Lynne, for example, recalled that desperately poor display in their hammering by England in the semi-finals of the last World Cup, but because they’d had that earlier historic pool victory over New Zealand the attitude, as Daire put it, was ‘yerra, what harm, they beat the All-Blacks’.

So, Fiona and Lynne’s deepest desire for this World Cup trip is that the team be judged by the performances and results it produces, rather than the focus remaining on what wonderful role models they are, what kind of lifestyles they lead, and how they can inspire the youth of Ireland to get up off the couch and lower their obesity levels.

Obesity levels

If they can succeed in the latter, excellent, but the day Jonny Sexton is also asked to lower obesity levels is the day the sisters will rejoice. Until they, they’re busy trying to win tackles and get over the tryline.

A fair old way to go, then.

And no more than the earlier days of the boys’ World Cup, there’s a distance to be travelled before the women’s game finds 12 competitive international teams, judging by Canada, England, New Zealand and France’s mullering of Hong Kong, Spain, Wales and Japan on Day One.

Seat-filling remains a challenge too.
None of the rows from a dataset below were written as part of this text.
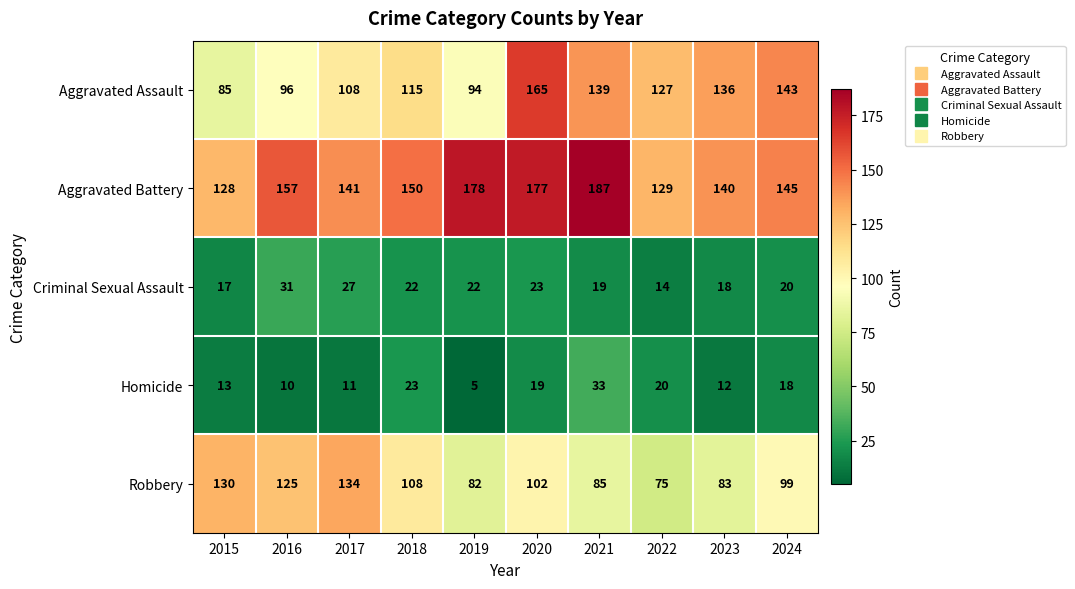

How many data points does each series have?

10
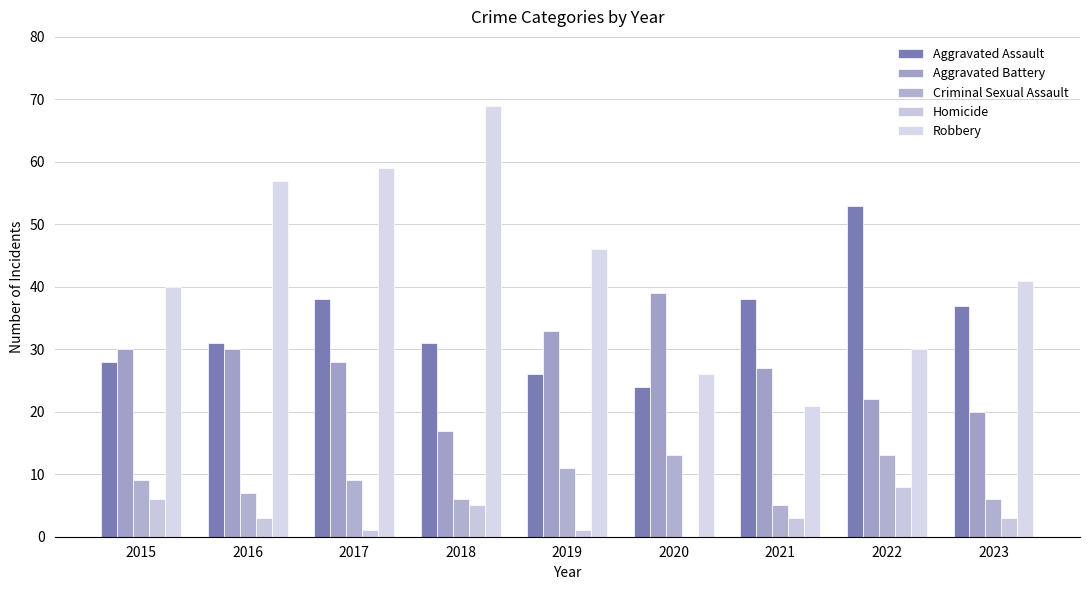

Reading left to right, extract all data points from this chart.

Aggravated Assault: 28	31	38	31	26	24	38	53	37
Aggravated Battery: 30	30	28	17	33	39	27	22	20
Criminal Sexual Assault: 9	7	9	6	11	13	5	13	6
Homicide: 6	3	1	5	1	0	3	8	3
Robbery: 40	57	59	69	46	26	21	30	41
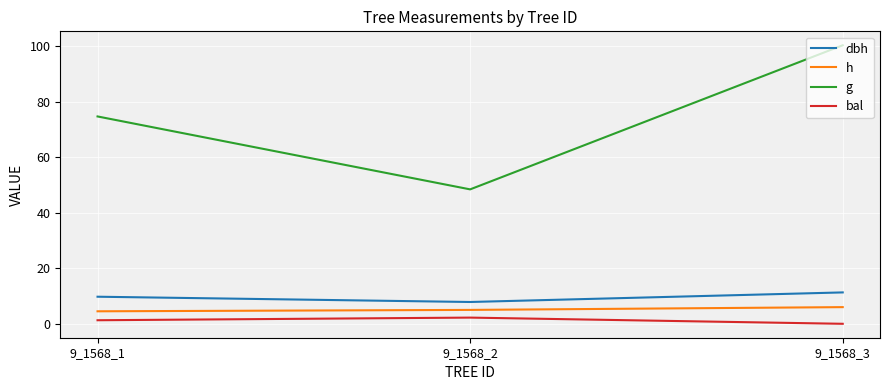

Is the value of g at 9_1568_2 greater than the value of h at 9_1568_3?

Yes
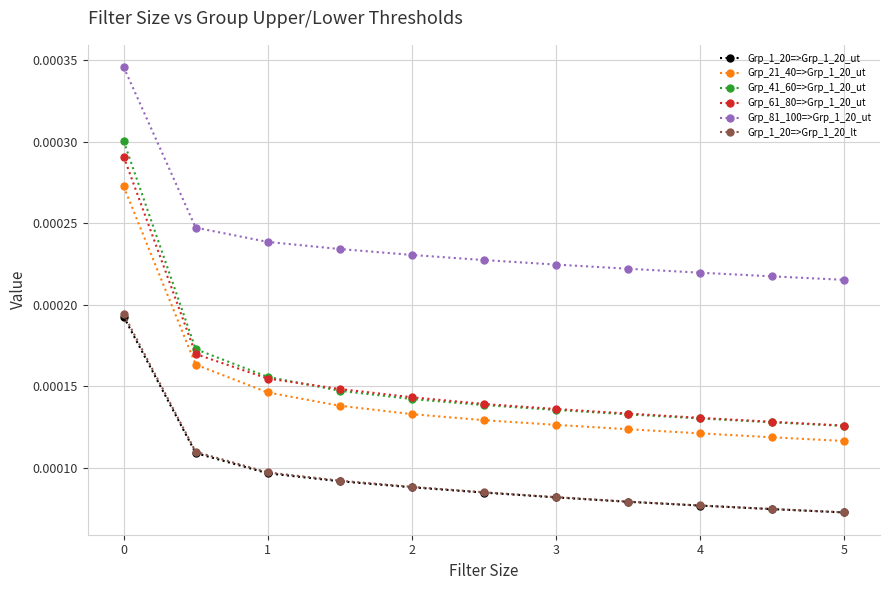

Count the Grp_21_40=>Grp_1_20_ut values in the range 0 to 1.

11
If you tuned in to eir Sport for the tournament opener, you’d have been confronted with banks of empty ones in what was already a modest venue, when some of us were led to believe there wasn’t a ticket left to be bought. That’s when the hype, no matter how well intentioned, backfires; it wasn’t a good look.

“What was on the clock, 90 seconds,” asked Lynne, wearing her eir Sport co-commentary hat, after England scored their opening try against the Spanish. It was actually 53 seconds, Spain’s afternoon going decidedly downhill after that.

The curmudgeons would argue that a lower point was reached in the build-up to Ireland's game with a version of Ireland's Call so chilling that Donald Trump could use it to subdue Kim Jong-un without any need for fire or fury.

Think back to your days when you stood in front of your bedroom mirror playing your little Casio, tapping along to a Salsa beat, doing your very best impression of Orchestral Manoeuvres in the Dark’s Paul Humphreys, all the time sounding like the keyboard wizard from Big Tom and the Mainliners. It sounded like that.

But Ireland recovered, as did their opponents who failed to stifle their giggles on hearing an express version of Advance Australia Fair.

The game? It may not solve our obesity levels, but, 19-17, a win’s a win.

“They found a way to get it done,” said Ryle Nugent, points on the board.

And then Lynne, Fiona and Rosie Foley analysed the performance. We could get used to this.